By Jae-Ha Kim
Amazon.com
September 26, 2006
A pill-popping Episcopalian priest, an affair between the clergyman’s father and the female church bishop, and a wisecracking Jesus Christ. Is it any wonder that there was so much controversy surrounding the January 2006 debut of The Book of Daniel?
The series, which lasted less than a month before NBC canceled it, isn’t quite as controversial as it was made out to be. If you take religion out of the mix, you’re left with a loving but conflicted family that argues, loves, and tries to make the best of what they have.
Aidan Quinn stars as Father Daniel Webster. He’s the married father of three children–a gay college student, an adopted Chinese boy, and an artistic 16-year-old girl who resorts to selling pot to save enough money to buy herself a new computer for her Japanese anime-influenced comic drawings. When one of her brothers asks, “You do manga?” Daniel freaks out. “Is that some kind of marijuana?”

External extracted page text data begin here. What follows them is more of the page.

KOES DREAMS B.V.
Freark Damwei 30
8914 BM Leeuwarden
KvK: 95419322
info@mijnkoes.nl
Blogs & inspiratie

The show was canceled after just four episodes, but all eight are available on this two-disc DVD set. (The first two episodes are presented as one here.) Truth be told, with the exception of the series’ final unaired episode, the four that were televised were the strongest. The story arc revolving around Daniel’s brother–a rising politician–and the priest’s martini-swilling wife goes nowhere.
Same for the plot between adopted younger son Adam (Ivan Shaw) and his boarding school girlfriend. While the series doesn’t present the clergy as perfect religious role models, it does show them as hard working and caring.
The series has a lot of heart–sometimes so much that it resembles Seventh Heaven more than a cutting edge series. But Quinn is incredibly likeable as the conflicted priest who knows from right and wrong but can’t always prevent himself (or others) from falling prey to their darker side. And Ellen Burstyn is hilarious as Beatrice Congreve, a bishop who tells it like it is. Of Daniel’s latest lackluster sermon, Beatrice says, “I would describe your service as flaccid.” What can you say? When she’s right, she right.